#### [INSTRUCCIONES DE TRABAJO]
• a. ¿Qué personas se mencionan por su nombre en el texto sobre la crisis de las coaliciones? Enuméralas todas.
• b. Según el texto sobre la crisis de las coaliciones, ¿qué decretó la UDI después de la ratificación en la Cámara de Diputados?
• c. Retoma el texto sobre la crisis de las coaliciones y continúalo a partir de su última oración.

#### [FRAGMENTO SELECCIONADO]
Crisis en Chile Vamos

La irrupción de la crisis social evidenció las fisuras que desde hace meses ya mostraba el oficialismo. Mientras RN optó por exigir una agenda social profunda, en los primeros días la UDI puso el foco en la seguridad ante la violencia y Evópoli adoptó una postura intermedia, aunque reticente a cambiar aspectos esenciales del programa de Gobierno.

Sin embargo, con el correr de los días y ante la dificultad del Gobierno para manejar el estallido, el gremialismo comenzó a abrirse a modificaciones, siendo el pacto por la paz y la nueva Constitución su máximo esfuerzo, al decretar la posibilidad cierta del fin del texto vigente desde la dictadura y que fue ideada por su fundador, Jaime Guzmán.
Para la UDI, esa era la última concesión que realizaría para tratar de responder a las demandas ciudadanas. Sin embargo, RN y Evópoli fueron más allá y acordaron con la oposición introducir normas de paridad de género, escaños reservados para pueblos originarios y mejore condiciones de competencia para independientes en el proceso.
Ese hecho, que fue ratificado el jueves en la Cámara de Diputados, motivó a la tienda liderada por Jacqueline Van Rysselberghe a decretar el congelamiento de Chile Vamos, acusando deslealtad por parte de sus socios. Por ahora, el futuro de la coalición que sustentó el regreso de Sebastián Piñera a La Moneda es incierto.

Quiebre en el Frente Amplio

Ha sido quizás el sector más golpeado por la crisis, por distintos factores. El principal fue la incomodidad que evidenciaron al tratar de mantener un pie en la calle y cumplir un rol en político-institucional al mismo tiempo. Esa dicotomía terminó por dividir al bloque entre los que apostaron por los acuerdos y quienes se restaron de ellos.
Un ejemplo de ello fue el respaldo de algunos de sus líderes hacia el concepto de la “desobediencia civil” y la decisión inicial de no ir a La Moneda, hechos que pusieron en duda su madurez. Pese a ello, y al igual como ocurrió en el oficialismo, algunos partidos fueron cambiando de opinión y terminaron optando por el diálogo.

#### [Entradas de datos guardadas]
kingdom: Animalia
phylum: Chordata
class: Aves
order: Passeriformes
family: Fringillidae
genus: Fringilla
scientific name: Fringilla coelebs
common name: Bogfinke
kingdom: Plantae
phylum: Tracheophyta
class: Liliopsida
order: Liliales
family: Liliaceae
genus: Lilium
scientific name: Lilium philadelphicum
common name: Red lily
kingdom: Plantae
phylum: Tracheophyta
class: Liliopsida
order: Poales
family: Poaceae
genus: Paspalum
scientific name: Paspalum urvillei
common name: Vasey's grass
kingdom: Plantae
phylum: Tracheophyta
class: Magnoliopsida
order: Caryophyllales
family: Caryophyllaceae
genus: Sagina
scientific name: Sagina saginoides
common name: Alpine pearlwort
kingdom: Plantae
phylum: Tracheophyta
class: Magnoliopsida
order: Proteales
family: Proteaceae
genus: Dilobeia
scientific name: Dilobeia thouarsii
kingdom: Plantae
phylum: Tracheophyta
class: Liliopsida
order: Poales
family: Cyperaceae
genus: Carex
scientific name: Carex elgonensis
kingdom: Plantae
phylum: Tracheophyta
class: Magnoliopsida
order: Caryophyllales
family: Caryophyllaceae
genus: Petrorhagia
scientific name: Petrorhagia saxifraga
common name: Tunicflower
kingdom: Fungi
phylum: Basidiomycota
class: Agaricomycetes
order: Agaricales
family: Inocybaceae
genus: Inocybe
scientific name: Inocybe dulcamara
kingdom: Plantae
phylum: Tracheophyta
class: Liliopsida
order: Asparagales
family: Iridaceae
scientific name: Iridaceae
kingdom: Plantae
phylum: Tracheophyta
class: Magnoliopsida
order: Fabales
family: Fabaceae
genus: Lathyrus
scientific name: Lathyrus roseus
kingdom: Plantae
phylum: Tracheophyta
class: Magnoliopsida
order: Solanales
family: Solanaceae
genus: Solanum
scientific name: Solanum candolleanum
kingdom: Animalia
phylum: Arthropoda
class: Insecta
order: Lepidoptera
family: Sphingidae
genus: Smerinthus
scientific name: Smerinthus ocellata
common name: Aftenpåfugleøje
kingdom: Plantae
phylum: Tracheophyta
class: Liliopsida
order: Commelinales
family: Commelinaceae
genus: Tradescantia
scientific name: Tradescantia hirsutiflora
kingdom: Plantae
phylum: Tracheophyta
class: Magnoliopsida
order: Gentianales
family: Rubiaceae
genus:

#### [RESPUESTAS POR TAREA]
• a. Jaime Guzmán, Jacqueline Van Rysselberghe y Sebastián Piñera.

• b. El congelamiento de Chile Vamos, acusando deslealtad por parte de sus socios.

• c.
Así, RD, Comunes, el Partido Liberal y parte de Convergencia Social (CS) se sentaron a la mesa con Chile Vamos y la ex Concertación para lograr un acuerdo constitucional, hecho que terminó por romper la coalición. A juicio de algunas de sus orgánicas, esos partidos cometieron el error de negociar sin sumar al movimiento social.
Esa fue la postura del Partido Ecologista, el Humanista e Igualdad, colectividades que decidieron retirarse definitivamente del bloque junto a casi 200 militantes de CS. ¿El saldo? Cuatro diputados menos en su bancada, pero también el cierre de las disputas internas que impedían buscar nuevos acuerdos con el resto de la oposición.

Más Concertación que Nueva Mayoría

Pese a que hasta antes del 18-O mantenían ciertos vínculos, incluyendo la opción de concordar pactos de omisión y otras fórmulas con miras a las elecciones municipales y de gobernadores de 2020, la crisis social terminó por distanciar casi totalmente al PC del resto de la ex Concertación, conformada por la DC, PS, PPD y el PR.
Tras el pacto por una nueva Constitución, se intensificaron los intercambios entre esos partidos, mientras que los comunistas quedaron aislados al restarse del acuerdo. No obstante, y pese al avance de la agenda progresista durante la crisis, aún es complejo pensar en la unidad de la centroizquierda histórica con lo que quedó del Frente Amplio.
Ello, debido a que durante el transcurso de la discusión de temas derivados del estallido, como las acusaciones contra el ex ministro Andrés Chadwick y el Presidente Piñera, nuevamente aparecieron diferencias con los sectores más moderados, como la DC y el PR, colectividad que terminó perdiendo a dos diputados tras ese debate.
En tanto, la Unidad para el Cambio, conformada por el PC, el FRSV y el PRO buscará crecer por la izquierda, iniciando contactos con los desencantados del FA. Con ellos, han insistido en una asamblea constituyente y en el rechazo a la criminalización del movimiento social, marcando diferencias con el resto de la oposición.